Heat your largest non-stick wok or pan oven medium-high heat, add the cumin seeds and toast for a few secs, until aromatic. Remove by turning out onto a plate, then add the oil to the pan and use to fry the onions for 5 mins until starting to colour. Add the venison, ginger and garlic, and cook, breaking up the mince with your wooden spoon, until no longer pink. Drain any excess liquid or fat from the pan.

Stir in the tomatoes, toasted cumin, remaining spices and harissa – add more spice (particularly chilli powder) if you like an extra kick. Now stir in the bell peppers, chickpeas, three-quarters of the chopped coriander and the prepared stock. Cover the pan cook for 40 mins, stirring occasionally, until the sauce is slightly thickened. Remove from the heat.
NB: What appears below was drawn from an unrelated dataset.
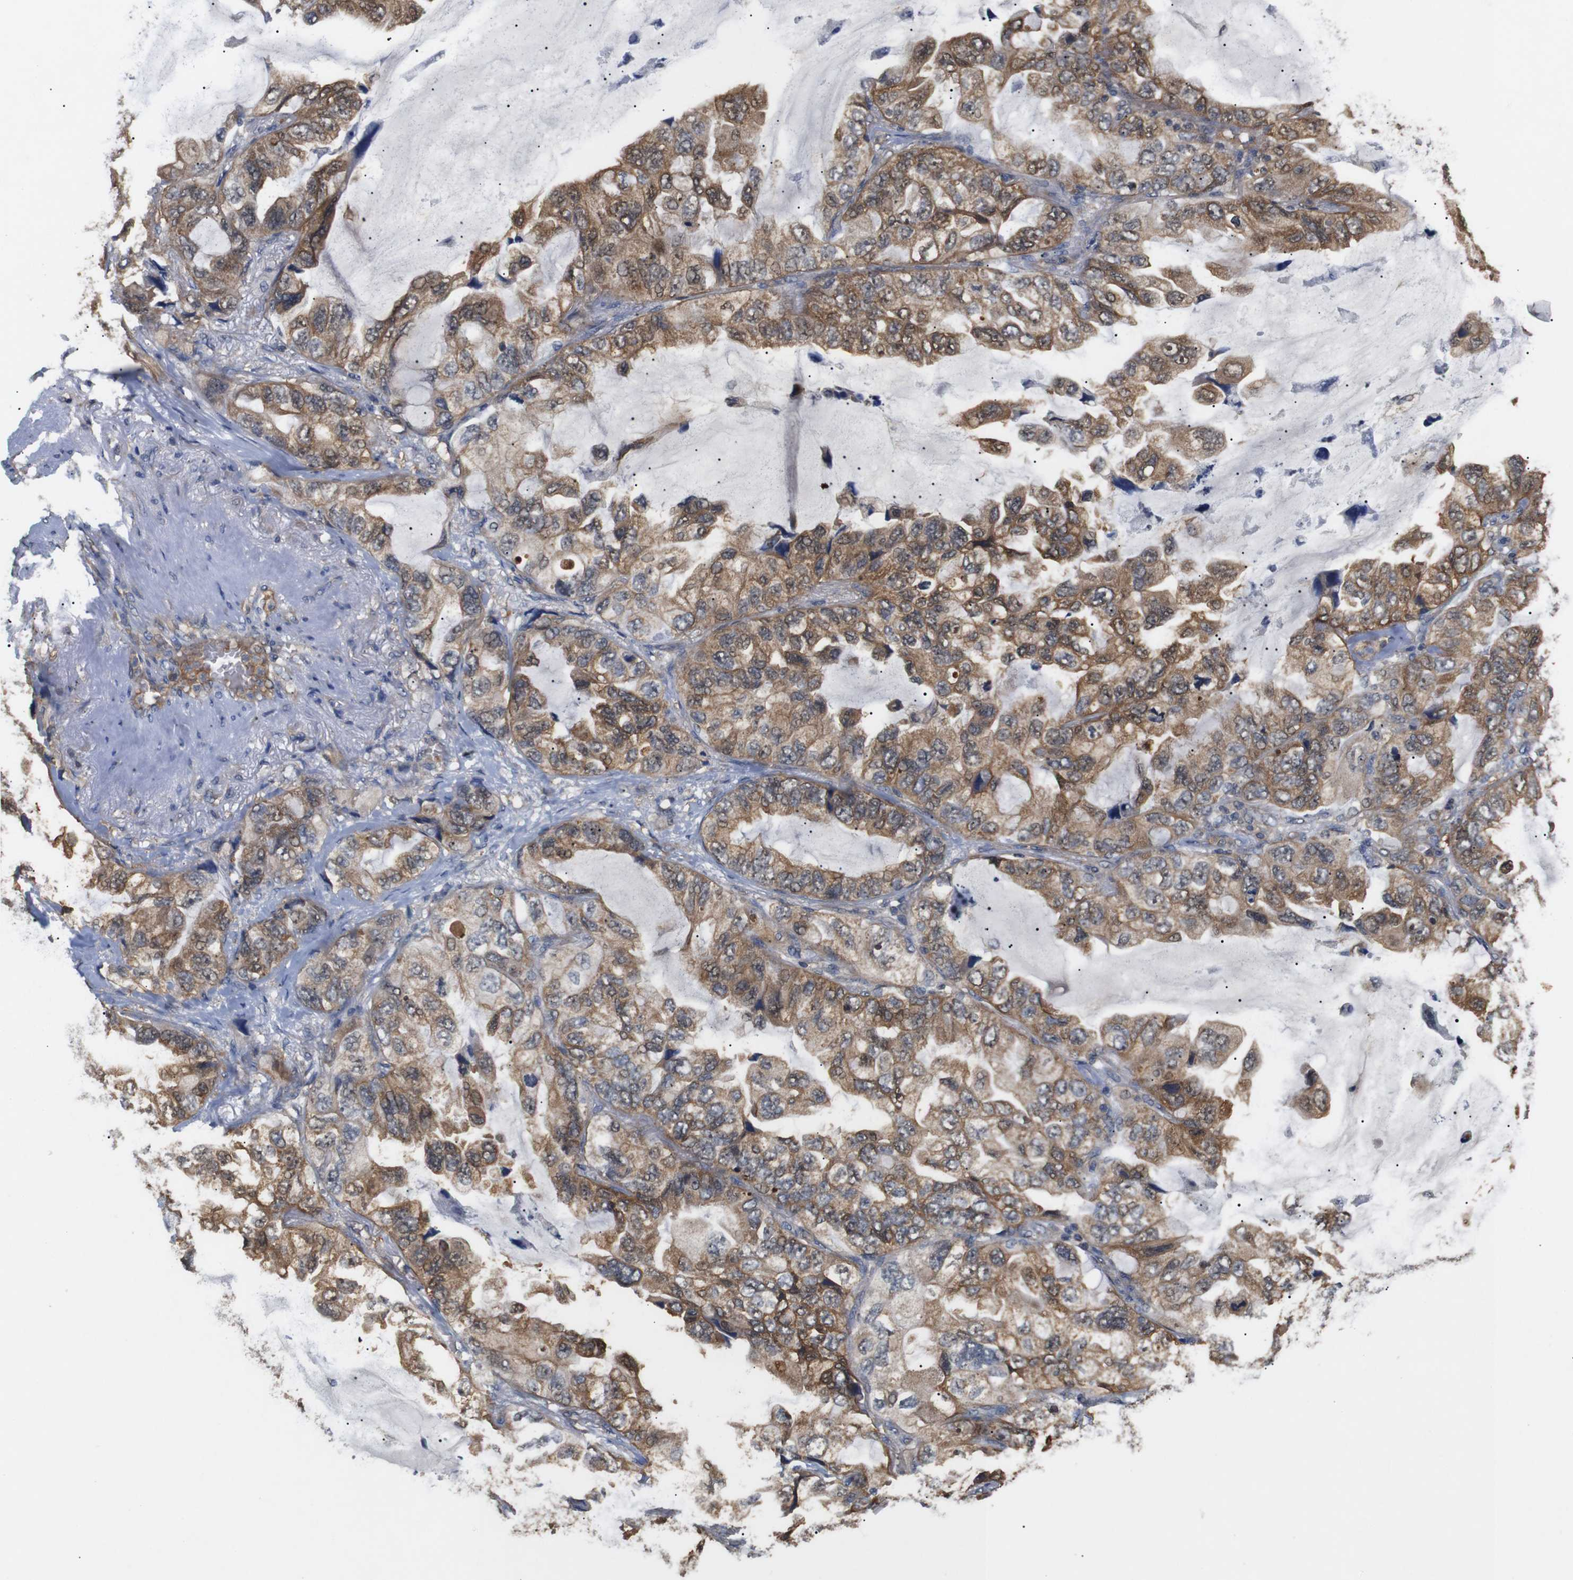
{"staining": {"intensity": "moderate", "quantity": ">75%", "location": "cytoplasmic/membranous"}, "tissue": "lung cancer", "cell_type": "Tumor cells", "image_type": "cancer", "snomed": [{"axis": "morphology", "description": "Squamous cell carcinoma, NOS"}, {"axis": "topography", "description": "Lung"}], "caption": "Moderate cytoplasmic/membranous staining is identified in about >75% of tumor cells in squamous cell carcinoma (lung).", "gene": "DDR1", "patient": {"sex": "female", "age": 73}}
Cool, then stir in the remaining chopped coriander. The dish can be served or frozen at this point.

To freeze into freezer bags and smooth the mince through the bag to flatten. Use within 3 months. To serve, remove from the bags and heat from frozen in a pan on the hob with a little water until bubbling hot, then scatter with coriander.

Serve on a bed of rice. For a north African twist, serve with couscous instead of the rice.